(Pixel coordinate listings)
■ ■ ■ ■
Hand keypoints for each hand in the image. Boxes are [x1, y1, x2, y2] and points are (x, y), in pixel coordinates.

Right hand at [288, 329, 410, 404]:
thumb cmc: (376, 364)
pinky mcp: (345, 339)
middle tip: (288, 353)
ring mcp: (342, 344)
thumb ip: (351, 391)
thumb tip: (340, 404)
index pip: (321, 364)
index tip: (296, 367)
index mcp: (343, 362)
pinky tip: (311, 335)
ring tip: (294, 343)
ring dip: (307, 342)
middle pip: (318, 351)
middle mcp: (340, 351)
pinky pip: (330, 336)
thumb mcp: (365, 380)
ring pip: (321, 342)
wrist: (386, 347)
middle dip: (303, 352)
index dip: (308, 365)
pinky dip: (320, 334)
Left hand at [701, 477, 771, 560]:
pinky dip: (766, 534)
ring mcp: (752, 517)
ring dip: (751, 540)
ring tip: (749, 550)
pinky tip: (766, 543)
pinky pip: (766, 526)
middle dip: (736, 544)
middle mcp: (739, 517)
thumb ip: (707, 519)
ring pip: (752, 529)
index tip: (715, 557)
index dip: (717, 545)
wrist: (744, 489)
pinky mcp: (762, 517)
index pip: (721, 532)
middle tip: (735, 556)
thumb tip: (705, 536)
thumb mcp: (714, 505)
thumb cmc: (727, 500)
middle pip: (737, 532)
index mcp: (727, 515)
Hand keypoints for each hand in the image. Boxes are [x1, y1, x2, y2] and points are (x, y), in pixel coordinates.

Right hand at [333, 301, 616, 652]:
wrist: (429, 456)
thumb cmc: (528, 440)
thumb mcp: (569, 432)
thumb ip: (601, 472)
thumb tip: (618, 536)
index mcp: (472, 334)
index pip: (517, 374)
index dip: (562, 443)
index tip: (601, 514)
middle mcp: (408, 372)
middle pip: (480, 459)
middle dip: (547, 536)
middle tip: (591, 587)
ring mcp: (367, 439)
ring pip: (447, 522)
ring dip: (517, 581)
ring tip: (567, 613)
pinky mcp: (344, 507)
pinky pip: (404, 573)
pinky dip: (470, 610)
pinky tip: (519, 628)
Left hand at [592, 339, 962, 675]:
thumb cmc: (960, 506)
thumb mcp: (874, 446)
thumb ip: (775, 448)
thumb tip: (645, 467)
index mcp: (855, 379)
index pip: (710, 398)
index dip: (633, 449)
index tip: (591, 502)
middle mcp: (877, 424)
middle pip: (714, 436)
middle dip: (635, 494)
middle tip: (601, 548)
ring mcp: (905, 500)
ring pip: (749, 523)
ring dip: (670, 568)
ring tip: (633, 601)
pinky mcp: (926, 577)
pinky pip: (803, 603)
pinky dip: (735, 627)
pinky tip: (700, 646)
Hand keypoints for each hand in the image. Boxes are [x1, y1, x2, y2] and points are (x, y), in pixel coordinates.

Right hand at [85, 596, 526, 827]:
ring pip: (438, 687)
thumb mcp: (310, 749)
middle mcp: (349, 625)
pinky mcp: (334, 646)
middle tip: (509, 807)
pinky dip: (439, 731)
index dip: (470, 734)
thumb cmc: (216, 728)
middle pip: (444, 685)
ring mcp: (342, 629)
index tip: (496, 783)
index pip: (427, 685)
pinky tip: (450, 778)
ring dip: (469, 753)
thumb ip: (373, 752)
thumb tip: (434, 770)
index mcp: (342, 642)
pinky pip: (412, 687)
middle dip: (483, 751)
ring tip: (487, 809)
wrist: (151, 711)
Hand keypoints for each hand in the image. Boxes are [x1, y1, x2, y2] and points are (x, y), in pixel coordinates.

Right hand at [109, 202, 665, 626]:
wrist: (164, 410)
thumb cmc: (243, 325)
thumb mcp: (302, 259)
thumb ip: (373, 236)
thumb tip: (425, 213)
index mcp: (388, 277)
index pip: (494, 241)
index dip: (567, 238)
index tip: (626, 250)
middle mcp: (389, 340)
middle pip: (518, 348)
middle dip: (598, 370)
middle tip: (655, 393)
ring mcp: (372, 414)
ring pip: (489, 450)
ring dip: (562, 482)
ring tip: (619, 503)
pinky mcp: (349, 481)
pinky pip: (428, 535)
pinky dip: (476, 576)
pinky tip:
■ ■ ■ ■
#### WORK TASK
Exactly as written, give the records again.

#### WRITTEN SOLUTION
Hand keypoints for each hand in the image. Boxes are [x1, y1, x2, y2] and points are (x, y), in pixel coordinates.

Right hand at [288, 329, 410, 404]:
thumb cmc: (376, 364)
pinky mcp: (345, 339)
middle tip: (288, 353)
ring mcp: (342, 344)
thumb ip: (351, 391)
thumb tip: (340, 404)
index pip: (321, 364)
index tip: (296, 367)
index mcp: (343, 362)
pinky tip: (311, 335)
ring tip: (294, 343)
ring dip: (307, 342)
middle pip: (318, 351)
middle mcp: (340, 351)
pinky pip: (330, 336)
thumb mcp: (365, 380)
ring pip: (321, 342)
wrist: (386, 347)
middle dip: (303, 352)
index dip: (308, 365)
pinky dip: (320, 334)
Left hand at [701, 477, 771, 560]:
pinky dip: (766, 534)
ring mcp: (752, 517)
ring dip: (751, 540)
ring tip: (749, 550)
pinky tip: (766, 543)
pinky pip: (766, 526)
middle dip: (736, 544)
middle mcp: (739, 517)
thumb ip: (707, 519)
ring pip: (752, 529)
index tip: (715, 557)
index dip: (717, 545)
wrist: (744, 489)
pinky mcp: (762, 517)
index pip: (721, 532)
middle tip: (735, 556)
thumb tip: (705, 536)
thumb mcp: (714, 505)
thumb cmc: (727, 500)
middle pip: (737, 532)
index mcp: (727, 515)
Hand keypoints for each hand in the image. Boxes are [x1, y1, x2, y2] and points are (x, y), in pixel coordinates.

Right hand at [333, 301, 616, 652]:
wrist: (429, 456)
thumb cmc: (528, 440)
thumb mcp: (569, 432)
thumb ip: (601, 472)
thumb tip: (618, 536)
index mcp: (472, 334)
index pip: (517, 374)
index dip: (562, 443)
index tip: (601, 514)
middle mcp: (408, 372)
middle pip: (480, 459)
middle dip: (547, 536)
middle tip: (591, 587)
ring mcp: (367, 439)
ring pip: (447, 522)
ring dip: (517, 581)
ring tip: (567, 613)
pinky mcp: (344, 507)
pinky pip: (404, 573)
pinky dip: (470, 610)
pinky tip: (519, 628)
Left hand at [592, 339, 962, 675]:
thumb cmc: (960, 506)
thumb mcp: (874, 446)
thumb ip: (775, 448)
thumb tip: (645, 467)
index mcp: (855, 379)
index pip: (710, 398)
index dip: (633, 449)
index tip: (591, 502)
middle mcp: (877, 424)
middle pip: (714, 436)
middle dip: (635, 494)
middle tip: (601, 548)
ring mcp: (905, 500)
ring pip: (749, 523)
ring dip: (670, 568)
ring tip: (633, 601)
pinky mcp: (926, 577)
pinky pip: (803, 603)
pinky dip: (735, 627)
pinky tip: (700, 646)
Hand keypoints for each hand in the image. Boxes are [x1, y1, x2, y2] and points are (x, y), in pixel coordinates.

Right hand at [85, 596, 526, 827]:
ring pip: (438, 687)
thumb mcp: (310, 749)
middle mcp: (349, 625)
pinky mcp: (334, 646)
middle tip: (509, 807)
pinky dip: (439, 731)
index dip: (470, 734)
thumb cmc: (216, 728)
middle pip: (444, 685)
ring mcp: (342, 629)
index tip: (496, 783)
index pip: (427, 685)
pinky tip: (450, 778)
ring dip: (469, 753)
thumb ip: (373, 752)
thumb tip: (434, 770)
index mcp: (342, 642)
pinky pip: (412, 687)
middle dip: (483, 751)
ring tip: (487, 809)
wrist: (151, 711)
Hand keypoints for each hand in the image. Boxes are [x1, y1, x2, y2] and points are (x, y), in pixel coordinates.

Right hand at [109, 202, 665, 626]:
wrist: (164, 410)
thumb cmc: (243, 325)
thumb mcp: (302, 259)
thumb ip: (373, 236)
thumb tip: (425, 213)
index mcp: (388, 277)
index pip: (494, 241)
index dip: (567, 238)
index tip: (626, 250)
middle mcp: (389, 340)
middle pip: (518, 348)
middle dip: (598, 370)
middle tip: (655, 393)
ring mcp: (372, 414)
ring pip: (489, 450)
ring dip: (562, 482)
ring tip: (619, 503)
pinky mcp: (349, 481)
pinky pip: (428, 535)
pinky dip: (476, 576)
pinky tip:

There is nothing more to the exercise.